Robert Henderson, Professor Emeritus in Special Education, recalls a shared career path with his late friend and colleague: Both received master's degrees from San Francisco State University. Both served in the military. Both earned an Ed.D from the University of Illinois.

"When I arrived (at Illinois) with my wife and three children, I found that Herb and his wife lived only a few blocks away in what was then 'Stadium Terrace,' dozens of tar-paper buildings, each divided into three apartments," Henderson recalls. "When we first arrived, Herb came over to warn us about the stoves. His was coal burning, and one cold winter day when his wife was away, he stuffed it full of coal before heading off to campus. Returning at noon, he discovered the apartment was near kindling point and the stove was glowing hot. We Californians just were not used to such low temperatures!"

Laura Jordan, former Head of the Department of Special Education, said Goldstein's good sense of humor set him apart from the crowd. While finishing her doctoral studies at Illinois, Jordan shared an office with Goldstein. "He was a pretty popular member of the faculty," Jordan said, praising Goldstein's generous spirit. "He and his wife used to host the whole department at their home."

After his service at Illinois, Goldstein was named a Fulbright Scholar and Lecturer at the University of Oslo, Norway in 1962 and a Fulbright Scholar in Australia in 1971. From 1962 to 1967, he was Professor and Chair of the Department of Special Education at the Ferkhauf Graduate School of Yeshiva University in New York. In 1968 he became Director of the Curriculum Research & Development Center in mental retardation at Yeshiva and New York Universities. Goldstein was especially known for developing the social learning curriculum for students with mental retardation.

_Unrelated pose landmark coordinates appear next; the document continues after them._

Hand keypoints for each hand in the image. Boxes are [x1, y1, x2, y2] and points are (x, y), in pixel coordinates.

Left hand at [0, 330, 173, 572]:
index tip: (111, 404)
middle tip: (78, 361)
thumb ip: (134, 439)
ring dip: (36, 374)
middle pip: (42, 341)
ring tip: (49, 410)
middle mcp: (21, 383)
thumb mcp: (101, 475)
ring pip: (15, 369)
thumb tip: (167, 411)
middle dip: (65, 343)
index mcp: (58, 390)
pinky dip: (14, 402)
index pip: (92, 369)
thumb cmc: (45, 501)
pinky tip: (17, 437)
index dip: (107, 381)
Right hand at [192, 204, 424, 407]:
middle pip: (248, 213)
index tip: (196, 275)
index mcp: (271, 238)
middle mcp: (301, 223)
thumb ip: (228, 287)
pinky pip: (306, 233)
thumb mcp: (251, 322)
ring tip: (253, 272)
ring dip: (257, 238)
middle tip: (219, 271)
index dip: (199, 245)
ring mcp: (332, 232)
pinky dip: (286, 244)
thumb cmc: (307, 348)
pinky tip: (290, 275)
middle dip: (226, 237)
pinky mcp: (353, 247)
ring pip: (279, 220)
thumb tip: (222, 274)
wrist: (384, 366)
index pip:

When the Pennsylvania Association for Retarded Children (PARC) v. Pennsylvania (1972) court decision paved the way for inclusive education for children with learning disabilities, Goldstein was named a "Master" of the court to oversee that schools in Pennsylvania complied with the decree. Goldstein held a range of leadership positions in professional organizations and retired from NYU in 1980 as professor emeritus.

Widely published, Dr. Goldstein is regarded as an authority and pioneer in his field. He is survived by his beloved wife, Marjorie, sons Jay (Carol) of Winnipeg, Manitoba, Canada, Jed of Denver, Colo., grandsons Josh (Maureen) and Eli, and great-granddaughters, Hannah and Abby.